◆ Task requirements:
Could you rewrite the following lines as a JSON list of strings, one string per line, with blank lines skipped? Leave the pictures out of the answer.
[[ Task data open ]]
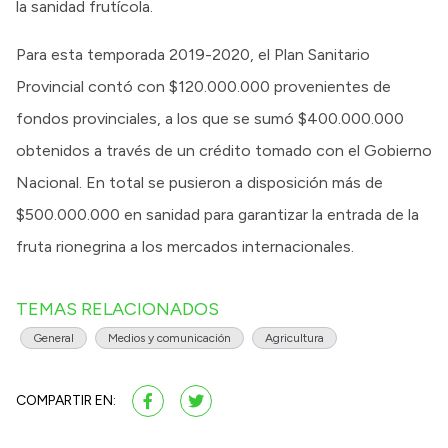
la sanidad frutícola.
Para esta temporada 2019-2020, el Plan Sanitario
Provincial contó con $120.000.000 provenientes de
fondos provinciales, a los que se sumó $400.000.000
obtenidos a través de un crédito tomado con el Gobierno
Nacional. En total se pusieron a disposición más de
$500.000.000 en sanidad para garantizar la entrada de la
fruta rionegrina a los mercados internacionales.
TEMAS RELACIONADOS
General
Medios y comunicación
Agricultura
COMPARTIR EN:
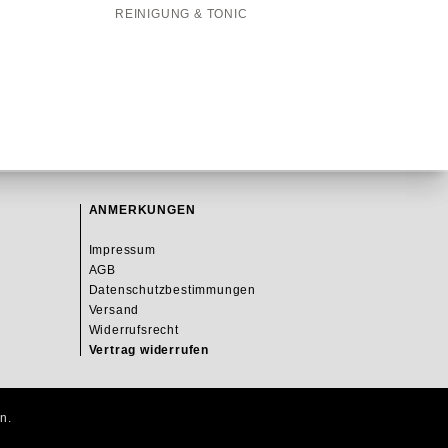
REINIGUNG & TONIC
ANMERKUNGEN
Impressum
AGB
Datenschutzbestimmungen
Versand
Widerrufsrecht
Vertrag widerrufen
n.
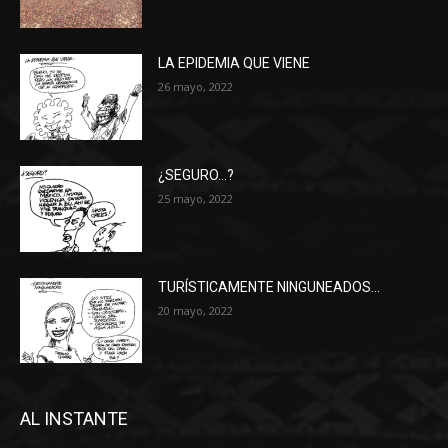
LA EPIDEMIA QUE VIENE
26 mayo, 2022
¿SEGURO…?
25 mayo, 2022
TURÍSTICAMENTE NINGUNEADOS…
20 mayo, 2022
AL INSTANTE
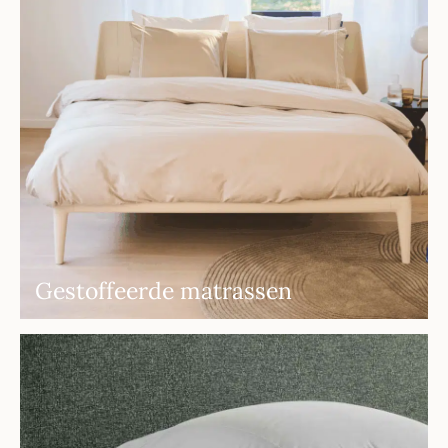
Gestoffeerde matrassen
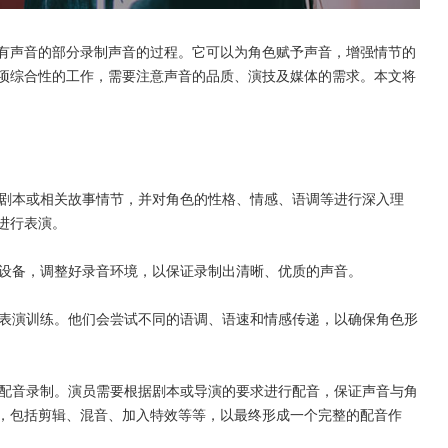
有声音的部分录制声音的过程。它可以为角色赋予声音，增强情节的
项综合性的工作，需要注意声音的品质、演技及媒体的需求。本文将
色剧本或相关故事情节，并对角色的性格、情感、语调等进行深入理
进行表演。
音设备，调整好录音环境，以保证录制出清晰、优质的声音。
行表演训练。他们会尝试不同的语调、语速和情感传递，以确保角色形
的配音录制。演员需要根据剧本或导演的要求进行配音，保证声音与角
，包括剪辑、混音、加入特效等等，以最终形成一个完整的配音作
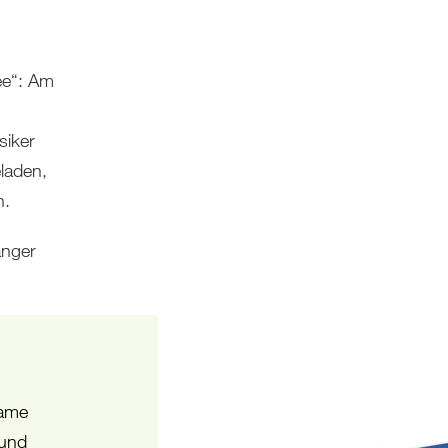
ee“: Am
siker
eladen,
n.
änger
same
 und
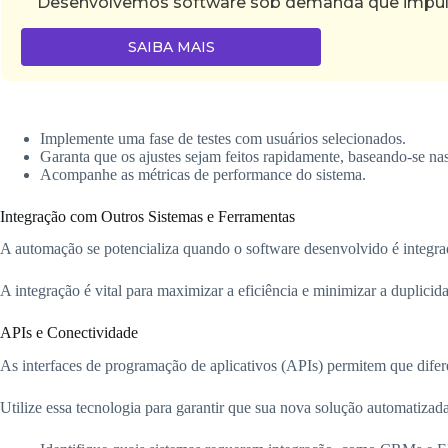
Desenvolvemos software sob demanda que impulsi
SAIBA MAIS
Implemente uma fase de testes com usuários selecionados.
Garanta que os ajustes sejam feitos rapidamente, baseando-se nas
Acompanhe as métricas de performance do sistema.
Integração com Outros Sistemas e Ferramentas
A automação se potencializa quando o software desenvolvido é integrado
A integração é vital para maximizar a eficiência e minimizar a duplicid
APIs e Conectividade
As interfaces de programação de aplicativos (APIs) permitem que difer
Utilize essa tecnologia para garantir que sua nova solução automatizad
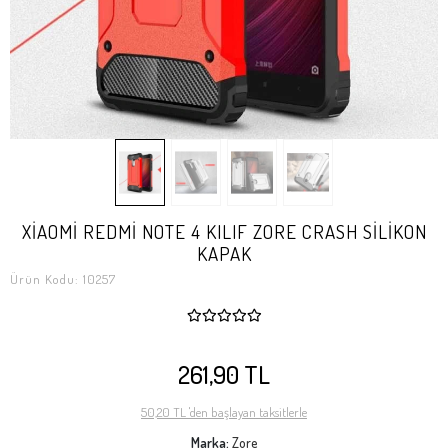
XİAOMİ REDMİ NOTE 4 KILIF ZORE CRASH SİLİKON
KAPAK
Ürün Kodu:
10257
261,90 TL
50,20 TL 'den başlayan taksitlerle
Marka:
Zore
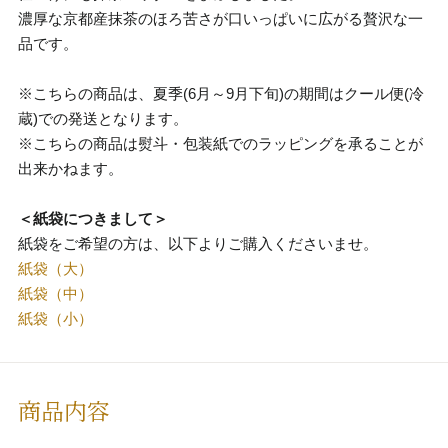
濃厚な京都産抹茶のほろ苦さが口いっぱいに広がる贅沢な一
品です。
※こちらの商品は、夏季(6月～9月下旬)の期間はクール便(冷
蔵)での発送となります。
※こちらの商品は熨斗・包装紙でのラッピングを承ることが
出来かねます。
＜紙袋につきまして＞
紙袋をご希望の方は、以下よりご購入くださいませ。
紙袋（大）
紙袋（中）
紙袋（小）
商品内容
[[ Task data closed ]]
◆ Answer space:
[
  "la sanidad frutícola.",
  "Para esta temporada 2019-2020, el Plan Sanitario",
  "Provincial contó con $120.000.000 provenientes de",
  "fondos provinciales, a los que se sumó $400.000.000",
  "obtenidos a través de un crédito tomado con el Gobierno",
  "Nacional. En total se pusieron a disposición más de",
  "$500.000.000 en sanidad para garantizar la entrada de la",
  "fruta rionegrina a los mercados internacionales.",
  "TEMAS RELACIONADOS",
  "General",
  "Medios y comunicación",
  "Agricultura",
  "COMPARTIR EN:",
  "REINIGUNG & TONIC",
  "ANMERKUNGEN",
  "Impressum",
  "AGB",
  "Datenschutzbestimmungen",
  "Versand",
  "Widerrufsrecht",
  "Vertrag widerrufen",
  "n.",
  "LA EPIDEMIA QUE VIENE",
  "26 mayo, 2022",
  "¿SEGURO…?",
  "25 mayo, 2022",
  "TURÍSTICAMENTE NINGUNEADOS…",
  "20 mayo, 2022",
  "AL INSTANTE",
  "Gestoffeerde matrassen",
  "有声音的部分录制声音的过程。它可以为角色赋予声音，增强情节的",
  "项综合性的工作，需要注意声音的品质、演技及媒体的需求。本文将",
  "色剧本或相关故事情节，并对角色的性格、情感、语调等进行深入理",
  "进行表演。",
  "音设备，调整好录音环境，以保证录制出清晰、优质的声音。",
  "行表演训练。他们会尝试不同的语调、语速和情感传递，以确保角色形",
  "的配音录制。演员需要根据剧本或导演的要求进行配音，保证声音与角",
  "，包括剪辑、混音、加入特效等等，以最终形成一个完整的配音作",
  "ee“: Am",
  "siker",
  "eladen,",
  "n.",
  "änger",
  "same",
  " und",
  "Desenvolvemos software sob demanda que impulsi",
  "SAIBA MAIS",
  "Implemente uma fase de testes com usuários selecionados.",
  "Garanta que os ajustes sejam feitos rapidamente, baseando-se nas",
  "Acompanhe as métricas de performance do sistema.",
  "Integração com Outros Sistemas e Ferramentas",
  "A automação se potencializa quando o software desenvolvido é integrado",
  "A integração é vital para maximizar a eficiência e minimizar a duplicid",
  "APIs e Conectividade",
  "As interfaces de programação de aplicativos (APIs) permitem que difer",
  "Utilize essa tecnologia para garantir que sua nova solução automatizad",
  "XİAOMİ REDMİ NOTE 4 KILIF ZORE CRASH SİLİKON",
  "KAPAK",
  "Ürün Kodu:",
  "10257",
  "261,90 TL",
  "50,20 TL 'den başlayan taksitlerle",
  "Marka:",
  "Zore",
  "濃厚な京都産抹茶のほろ苦さが口いっぱいに広がる贅沢な一",
  "品です。",
  "※こちらの商品は、夏季(6月～9月下旬)の期間はクール便(冷",
  "蔵)での発送となります。",
  "※こちらの商品は熨斗・包装紙でのラッピングを承ることが",
  "出来かねます。",
  "＜紙袋につきまして＞",
  "紙袋をご希望の方は、以下よりご購入くださいませ。",
  "紙袋（大）",
  "紙袋（中）",
  "紙袋（小）",
  "商品内容"
]